Who would you be if you loved your body?
Free to love the unique shape and body that is me.
Open to redefining what is beautiful.
A badass bitch who doesn’t let the patriarchy tell her she’s not enough!
A beautiful mixed woman with a petite from, sexy curves, and small perky titties!!!!!
What hopes do you have that would arise when others see these? When you see these images?
That women see the beauty in uniqueness.
I am a creature unlike any other and that is magical.
I also hope that women hype me and empower me to be authentically me. There is already so much shaming we get from men, we women need to ENCOURAGE one another!

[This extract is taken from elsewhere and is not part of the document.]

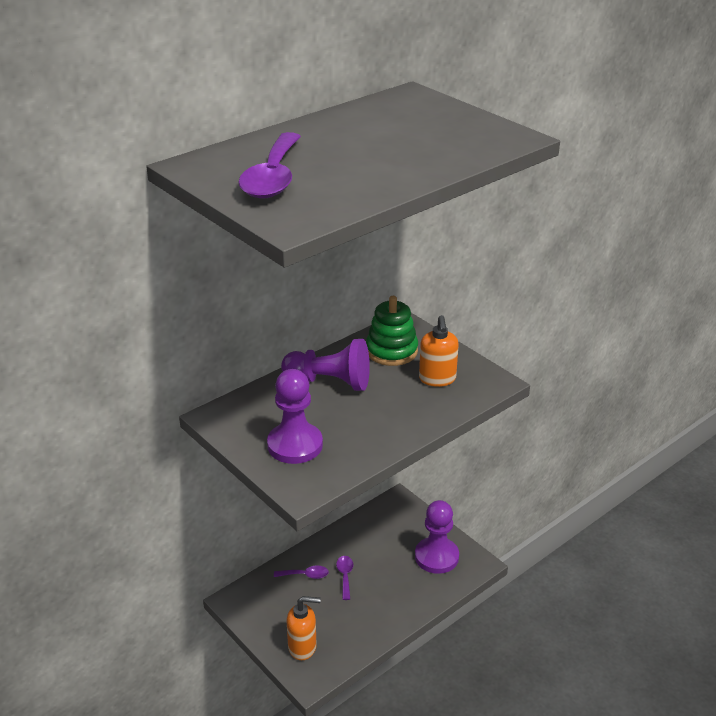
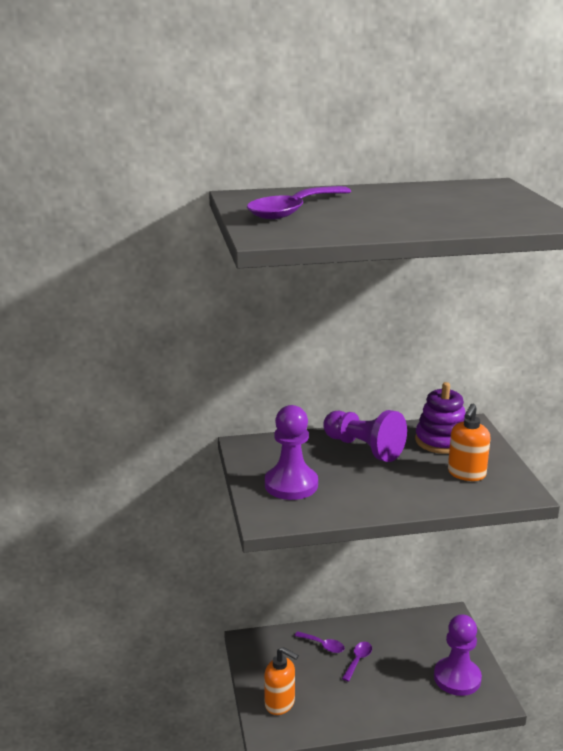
camera: 30 degrees right, 10 degrees down
green stacking toy [366,296,418,366] -> purple stacking toy [415,382,466,454]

The universe is abundant there’s enough love for all of us and our beautiful bodies!
What places on your body do you hope to see differently?
My skin is the number one trickiest body part for me to love unconditionally. I get angry over the bumps and blemishes and discoloration. I sometimes even feel ashamed when I tell people I’m half black and they say “but your so pale” in moments like that I wish my skin was darker. I wish I could represent my blackness more, but I have no control over the pigmentation of my skin.
I’ve come a long way with loving my breasts, but sometimes I still wish they were bigger.
What stories do you tell yourself when you see these parts?
Skin—That I’m not dark or tan enough. That id be prettier if I didn’t have acne. That I’d be more successful as an actress and performer if my skin was smoother and tanner. That my skin is IN MY WAY! That my skin keeps me from being my best self.
That me skin doesn’t represent all that’s inside me.
That my skin hides half of me.
That my skin is passing.
That when people see my skin they only see privilege coming from my father, but not the pain and oppression within my mother.
Breasts—that I’m not womanly enough. That I’d get sooooo many more guys if I had big tits! That I’d be more proportional if my breasts were just a tad bigger.